8, and the shorting rings 9, 10 are connected in an annular manner. Brake winding 1 consisting of side walls 7, 8 and shorting rings 9, 10
1 generates heat when it absorbs harmonics, but in order to prevent the permanent magnet 2 from rising in temperature, it is also possible to provide a heat insulating layer between the side ← 7 and the permanent magnet 2. Also, the side wall 7
．． It is also possible to actively cool the permanent magnet 8 to prevent the temperature of the permanent magnet 2 from rising.

[Inventive effect]

The side wall, which is part of the support mechanism that houses the permanent magnets on the rotor of a permanent magnet synchronous machine and supports them on the rotor core, is made of copper and is integrated in the axial direction, and both ends of this side wall in the axial direction are short-circuited. When the damper winding is configured by short-circuiting with a ring, a sufficient volume of the damper winding can be ensured, and the absorption capacity can be more than twice that of a conventional structure. Therefore, antiphase components or harmonic components can be sufficiently absorbed. Furthermore, since the temperature rise of the permanent magnet is reduced, there is no need to worry about damaging the magnetic properties of the permanent magnet.

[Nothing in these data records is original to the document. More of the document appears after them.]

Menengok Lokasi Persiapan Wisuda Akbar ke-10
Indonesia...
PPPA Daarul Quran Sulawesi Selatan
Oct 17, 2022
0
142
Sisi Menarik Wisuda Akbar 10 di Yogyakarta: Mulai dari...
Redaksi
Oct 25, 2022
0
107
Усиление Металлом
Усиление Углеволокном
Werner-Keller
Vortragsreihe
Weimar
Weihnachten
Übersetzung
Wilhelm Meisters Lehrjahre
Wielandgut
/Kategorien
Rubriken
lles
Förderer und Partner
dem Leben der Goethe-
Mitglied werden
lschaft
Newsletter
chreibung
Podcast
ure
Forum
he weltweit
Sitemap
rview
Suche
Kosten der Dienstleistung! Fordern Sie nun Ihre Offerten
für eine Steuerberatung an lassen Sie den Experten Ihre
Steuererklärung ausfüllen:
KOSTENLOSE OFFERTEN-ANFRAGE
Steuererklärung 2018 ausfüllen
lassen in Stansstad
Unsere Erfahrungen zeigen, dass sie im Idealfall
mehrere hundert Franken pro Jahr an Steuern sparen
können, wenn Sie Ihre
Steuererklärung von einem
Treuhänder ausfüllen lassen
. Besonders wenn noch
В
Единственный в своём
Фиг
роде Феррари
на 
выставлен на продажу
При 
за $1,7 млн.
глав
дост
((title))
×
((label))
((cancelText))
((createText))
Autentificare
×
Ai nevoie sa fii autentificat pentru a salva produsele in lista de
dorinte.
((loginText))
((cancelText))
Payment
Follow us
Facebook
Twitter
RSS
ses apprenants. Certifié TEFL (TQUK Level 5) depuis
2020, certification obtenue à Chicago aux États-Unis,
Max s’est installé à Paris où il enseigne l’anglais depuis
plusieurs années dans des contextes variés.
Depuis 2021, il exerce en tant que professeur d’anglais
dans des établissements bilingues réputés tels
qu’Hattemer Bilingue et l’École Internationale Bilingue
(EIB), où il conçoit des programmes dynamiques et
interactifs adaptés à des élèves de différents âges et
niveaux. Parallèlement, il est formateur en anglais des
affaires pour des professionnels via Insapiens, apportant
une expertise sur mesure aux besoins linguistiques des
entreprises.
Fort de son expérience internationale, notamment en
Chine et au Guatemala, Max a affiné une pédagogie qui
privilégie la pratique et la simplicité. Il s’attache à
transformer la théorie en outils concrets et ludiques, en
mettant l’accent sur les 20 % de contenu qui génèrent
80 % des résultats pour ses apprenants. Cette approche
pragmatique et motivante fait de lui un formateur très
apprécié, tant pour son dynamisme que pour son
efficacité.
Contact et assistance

[Brief explanation of the drawing]

FIG. 1 shows a damper winding according to an embodiment of the present invention.
FIG. 2 is a cross-sectional view showing the permanent magnet support mechanism of the permanent magnet synchronous machine according to the conventional example; FIG. 2 is a view taken along arrow A-A in FIG. 1; FIG. be. l: Rotor core, 2: Permanent magnet, 4: Support mechanism, 7.8
: Side wall, 9, 10: Short circuit ring, ll: Brake winding. ”j, c2.・

Claims (1)

[Claims] 1) In a permanent magnet synchronous machine with a permanent magnet in the rotor, a part of the support mechanism that accommodates the permanent magnet and supports it on the rotor core is made of copper and constitutes an integral member in the axial direction. A brake winding for a permanent magnet synchronous machine, characterized in that both ends of the member in the axial direction are short-circuited with conductive annular short-circuit rings.